Prolactin and testosterone assays
Prolactin and testosterone levels were measured by enzyme immunosorbent assays (EIA). Serum prolactin concentrations were measured in duplicate using the manufacturer’s protocol (ALPCO diagnostics, Salem, NH 03079, cat #: 12-MKVEP1). The lower limit of detection (LOD) of the assay was 0.6 ng/ml and the coefficient of variation (CoV) between duplicate samples was 6.67% (±0.16). Serum testosterone was determined in duplicate as per the manufacturer’s protocol (ALPCO diagnostics, Cat# 11-TESHU-E01). The lower LOD for the assay was 0.002 ng/ml and CoV between duplicate samples was 5% (±0.05).
Tyrosine hydroxylase activity westerns
The hypothalamus was homogenized in 500 μl buffer (0.1 M PBS, 0.2% Tween 20 and protease inhibitors) using a sonic dismembrator. Twenty-five μl samples were assayed for the total protein concentrations using the BCA total protein assay (ThermoFisher, Life Technologies Corporation, Grand Island, NY). A protein standard (Pre-stained SDS PAGE Broad Range Standard, ThermoFisher), and each sample (15 μg total protein with 3 μl Laemmli’s sample buffer) were loaded onto 12% SDS page mini gels and proteins electrophoretically separated. Separated proteins were transferred onto nitrocellulose membranes and bands positive for TH activity levels were immunohistochemically identified using a rabbit anti-TH antibody (Chemicon International, Cat#AB152) at a final dilution of 1:500 in 0.1M TBS plus Odyssey Blocking Buffer. To visualize TH-labeled bands, an IRDye 800 conjugate affinity purified goat anti-rabbit IgG (Rockland; Cat#611-132-122) in 0.1 M Tris buffered saline (TBS) and (10%) Odyssey Blocking Buffer. Blots were air dried and bands were imaged using the Odyssey Infrared Imaging system with an 800 filter channel with a brightness and contrast setting of 50. Black and white images of the blots were saved and imported into SCION image (now ImageJ; NIH Bethesda, MD) to obtain band densities. Intra- and inter-blot variability was accounted for by analyzing the differences in densities of the standard ladder and β-actin (1:1000; anti-rabbit, cat #4967, Cell Signaling Inc, Mountainview, CA).
Metal analyses in tissues
Elemental analysis of pituitary and testicular tissues was performed using inductive coupled plasma atomic emission spectroscopy (ICP-AES) as previously described (Sriram et al., 2010). Briefly, all tissues were weighed and elemental content calculated based upon the dry tissue weights.
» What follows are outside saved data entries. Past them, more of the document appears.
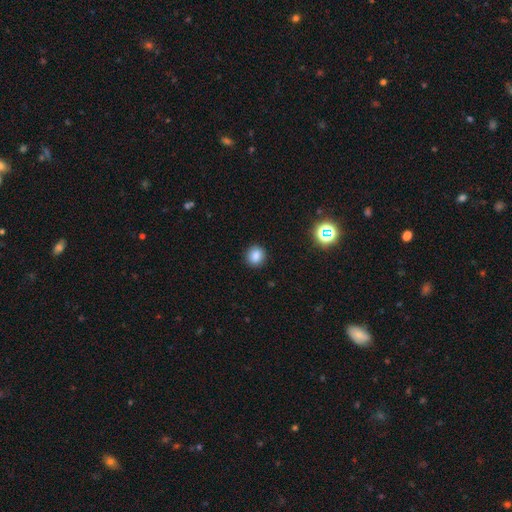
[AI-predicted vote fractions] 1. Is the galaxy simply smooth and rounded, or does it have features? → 83% smooth, 12% star or artifact, 4% featured or disk.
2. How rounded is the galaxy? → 84% round, 15% in between, 1% cigar-shaped.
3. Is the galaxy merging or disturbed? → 90% none, 6% minor disturbance, 2% major disturbance, 1% merger.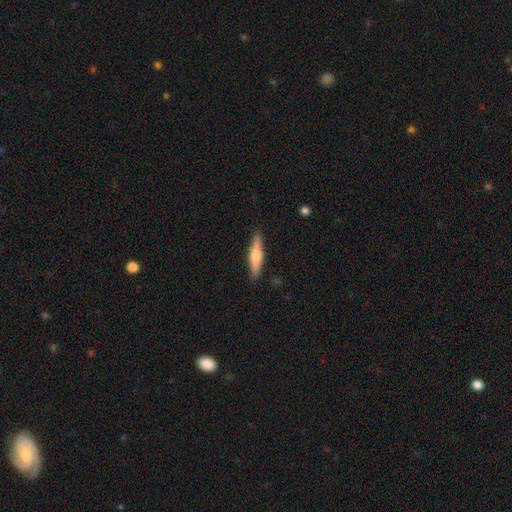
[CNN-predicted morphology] Overall: smooth (61%; featured or disk 33%). How rounded: cigar-shaped (85%). Merging: none (89%).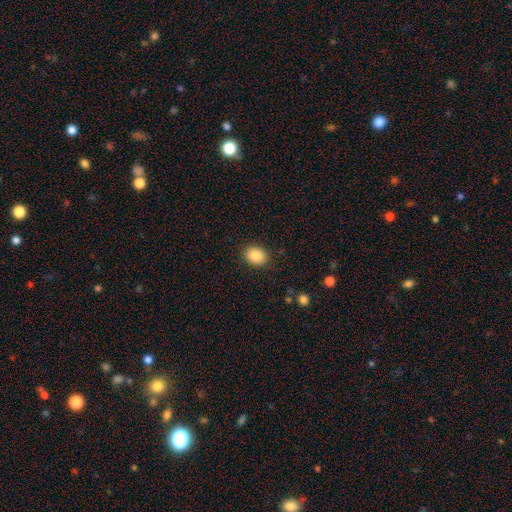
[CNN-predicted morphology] Smooth or featured: smooth — 88% (star or artifact — 8%)
How rounded: in between — 62% (round — 37%)
Merging: none — 88% (minor disturbance — 8%)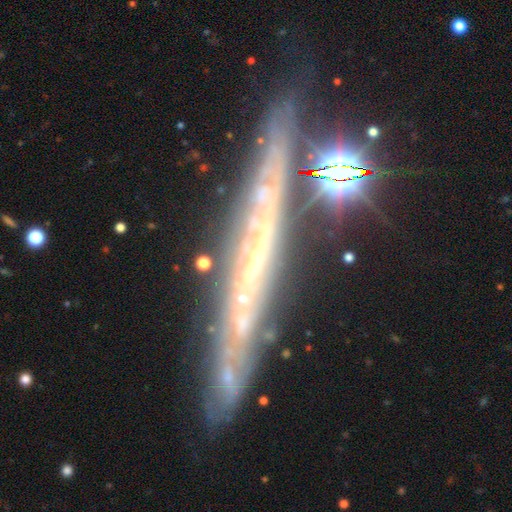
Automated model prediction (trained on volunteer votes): Q: Smooth or featured?
A: featured or disk (71%); runner-up: smooth (17%)
Q: Edge-on disk?
A: yes (86%); runner-up: no (14%)
Q: Edge-on bulge?
A: none (87%); runner-up: rounded (8%)
Q: Merging?
A: none (78%); runner-up: minor disturbance (14%)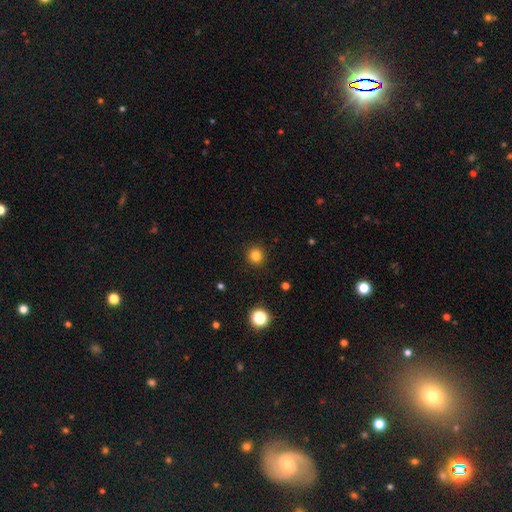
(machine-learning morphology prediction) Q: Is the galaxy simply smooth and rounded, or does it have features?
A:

To digest the tissues, 1 ml 3N hydrochloric acid/10% trichloroacetic acid solutions was added to pre-weighed tissues and heated to 70°C for 18 hr. The digested samples were then centrifuged at 600 g for 10 min and concentrations of the elements measured in the supernatants. The elements measured included aluminum (Al), chromium (Cr), copper, (Cu), iron (Fe), manganese (Mn), nickel (Ni), titanium (Ti), and zinc (Zn).
Statistical analyses
All data were analyzed using one-way ANOVA. Pairwise comparisons were performed using Dunnett’s tests where all measurements were compared to those of the saline controls. Differences with p < 0.05 were considered significant.
Results
Short-term (7 weeks) exposure, 35 days recovery
Pulmonary inflammation
Analysis of BALF showed that 35 days following the short-term (7 week) exposure, there was an increase in lung neutrophils in the FCA-HS treated rats as compared to controls (Figure 1A). A numerical rise in neutrophil levels was also seen following GMA-MS treatment. LDH and albumin levels in the BALF of rats treated with welding fume particulate were not significantly affected (Figure 1B and C).
Figure 1.
Neutrophil number (A), LDH concentrations (B), and albumin concentrations (C) in BAL fluid collected 35 days after short-term (7 week) exposure to welding particulates.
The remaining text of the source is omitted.